[Short task]
Reproduce the entries below word for word, starting with the line containing "kingdom: Plantae" and going on through the line containing "scientific name: Picea abies".

[Provided information]
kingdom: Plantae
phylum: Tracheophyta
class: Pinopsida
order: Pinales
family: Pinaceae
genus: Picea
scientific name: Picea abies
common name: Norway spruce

--

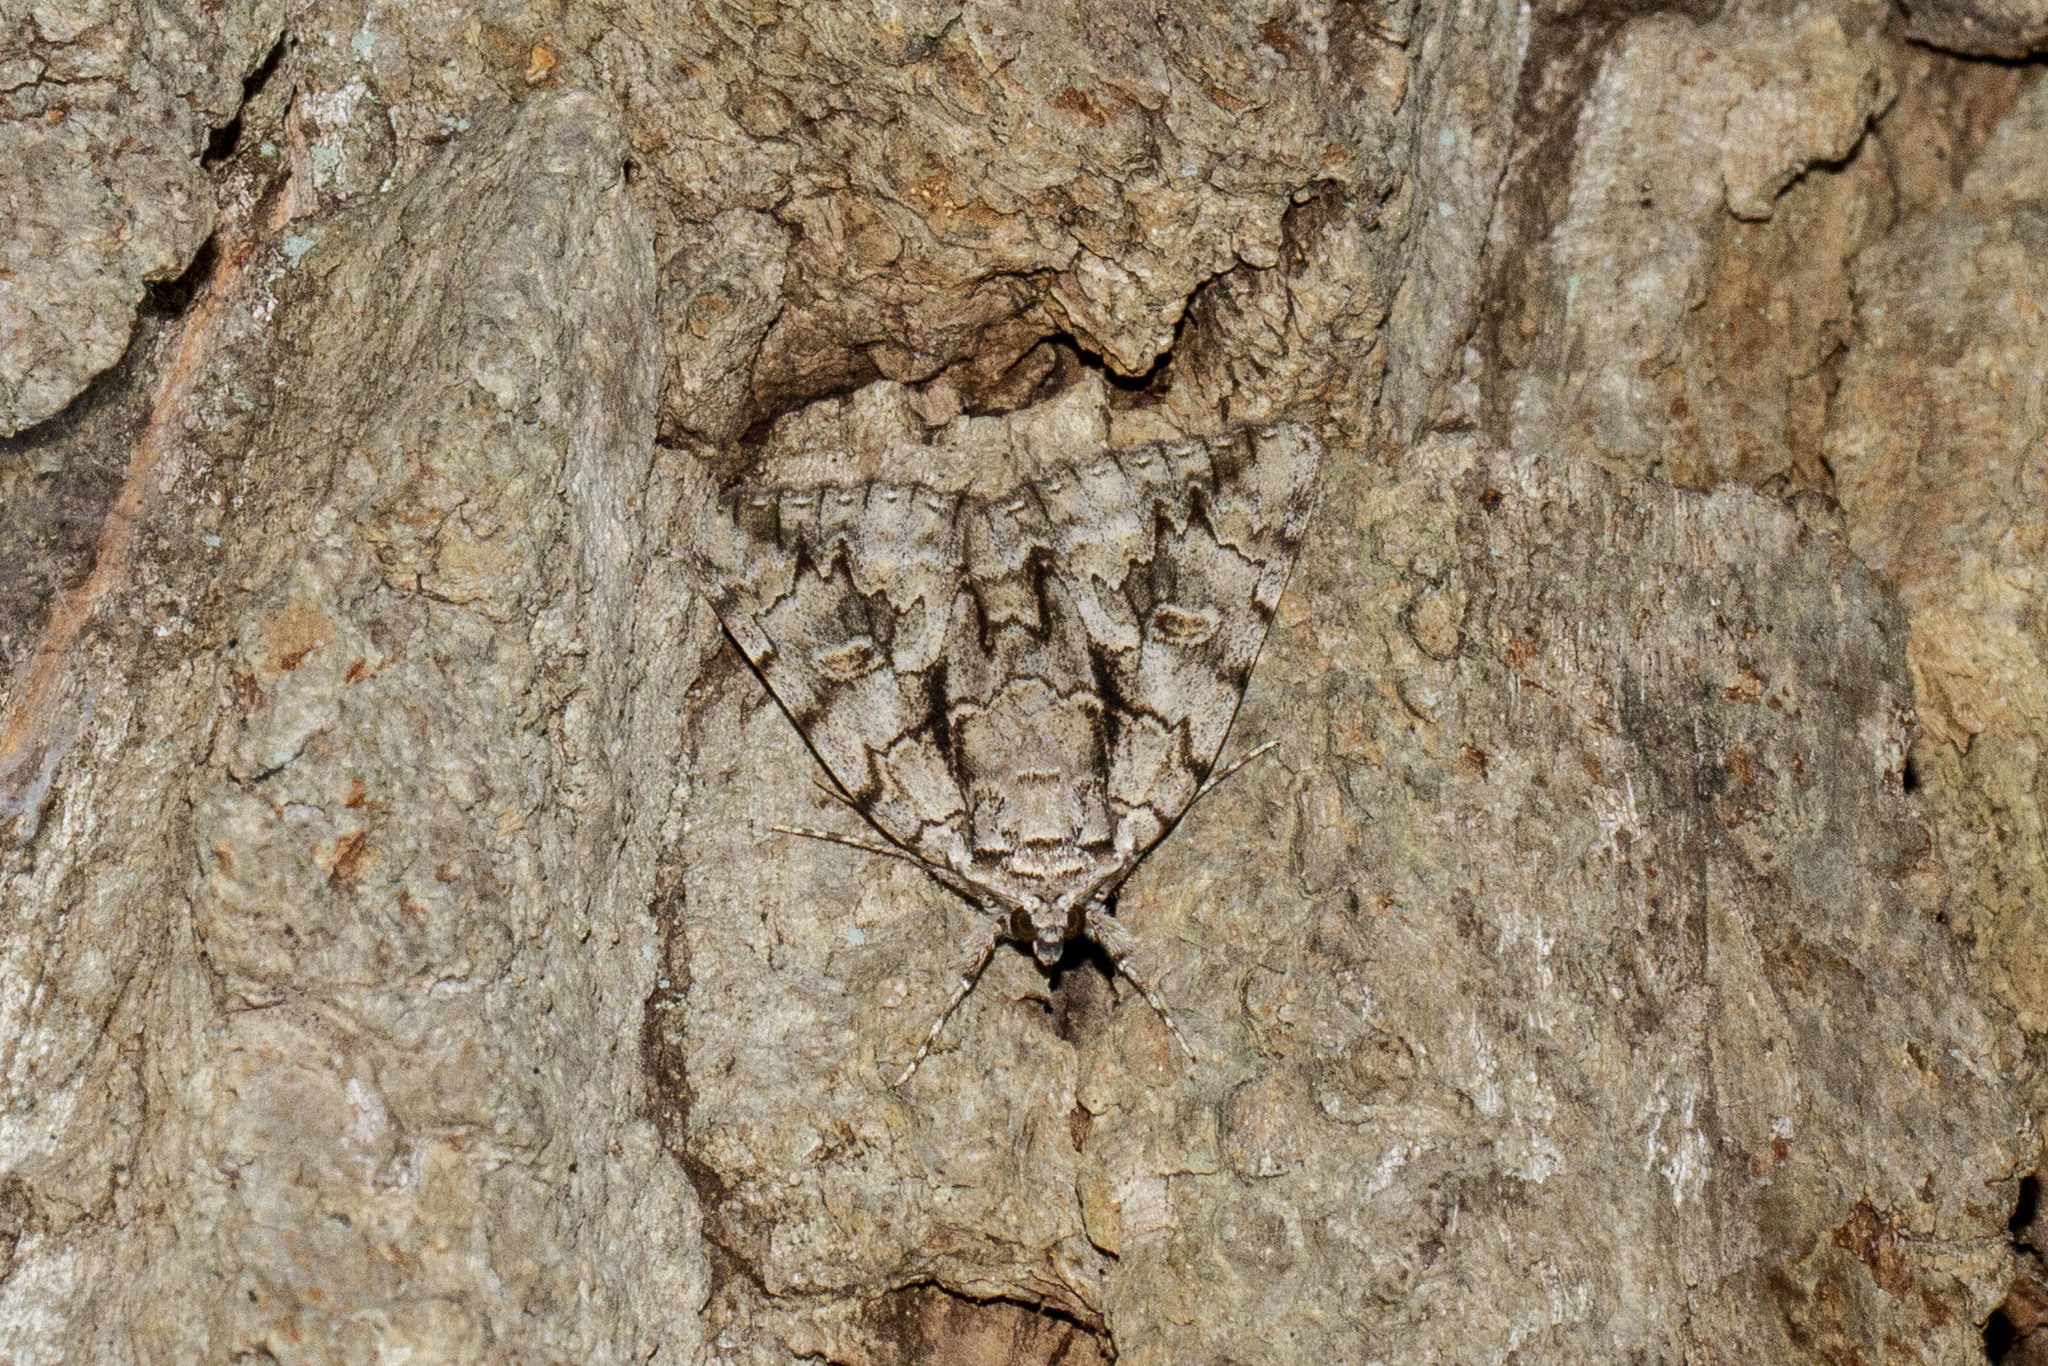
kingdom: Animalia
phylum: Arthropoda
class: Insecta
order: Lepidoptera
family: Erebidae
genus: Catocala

[Response]
kingdom: Plantae
phylum: Tracheophyta
class: Pinopsida
order: Pinales
family: Pinaceae
genus: Picea
scientific name: Picea abies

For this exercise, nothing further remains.